From the first line to the last, copy the material word for word; pictures stay out.

> **Dataset excerpt**
####
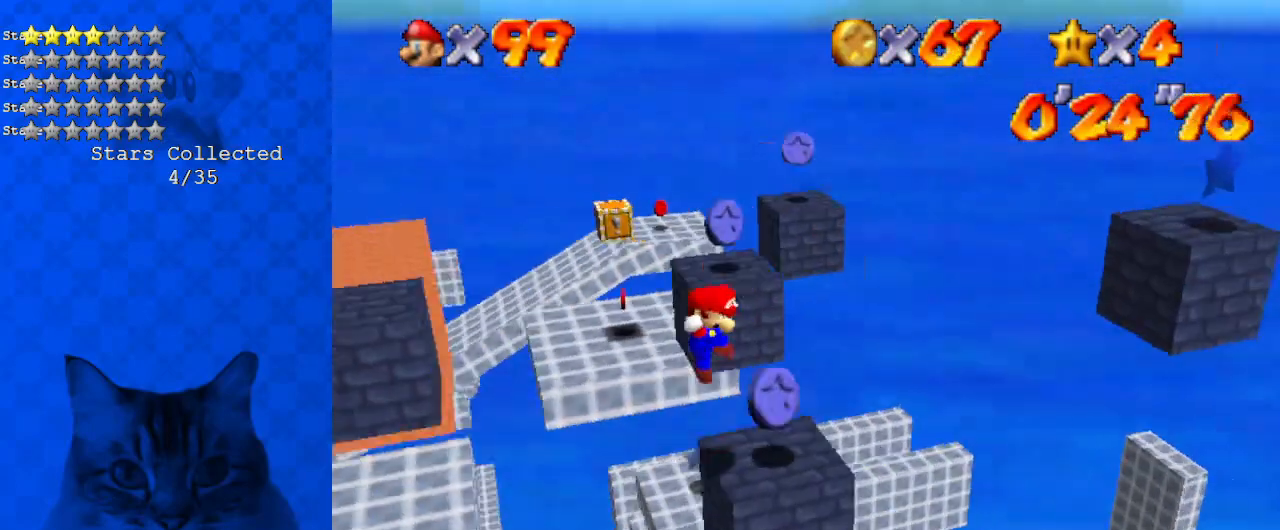
{"keys": [], "events": [[33, "d", "up"], [33, "up", "down"], [167, "left", "up"], [167, "up", "up"], [301, "down", "down"], [401, "down", "up"]]}
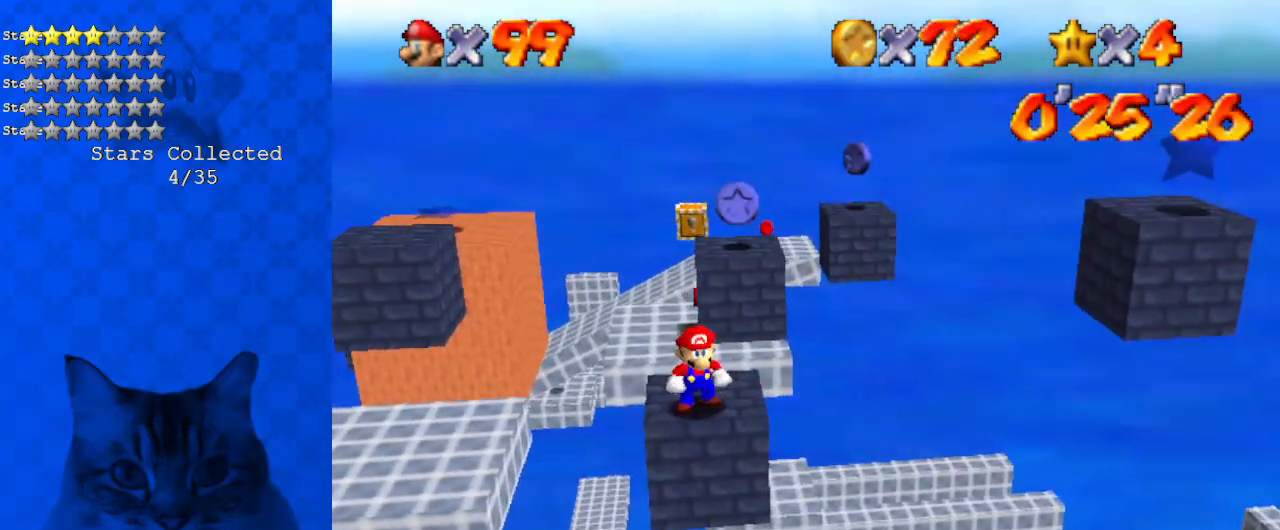
{"keys": ["ctrl", "shift", "up"], "events": [[34, "up", "down"], [134, "right", "down"], [201, "shift", "down"], [234, "right", "up"], [502, "ctrl", "down"]]}
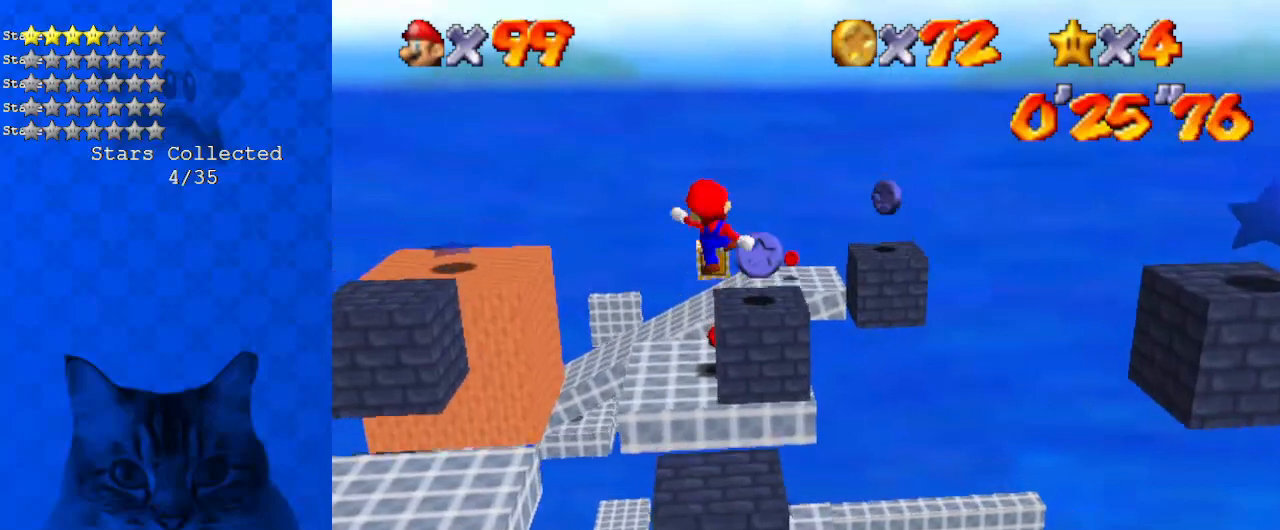
{"keys": ["up"], "events": [[100, "shift", "up"], [167, "a", "down"], [167, "ctrl", "up"], [200, "right", "down"], [200, "up", "up"], [234, "a", "up"], [234, "right", "up"], [334, "up", "down"]]}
####
> **Solution for this task**
{"keys": [], "events": [[33, "d", "up"], [33, "up", "down"], [167, "left", "up"], [167, "up", "up"], [301, "down", "down"], [401, "down", "up"]]}
{"keys": ["ctrl", "shift", "up"], "events": [[34, "up", "down"], [134, "right", "down"], [201, "shift", "down"], [234, "right", "up"], [502, "ctrl", "down"]]}
{"keys": ["up"], "events": [[100, "shift", "up"], [167, "a", "down"], [167, "ctrl", "up"], [200, "right", "down"], [200, "up", "up"], [234, "a", "up"], [234, "right", "up"], [334, "up", "down"]]}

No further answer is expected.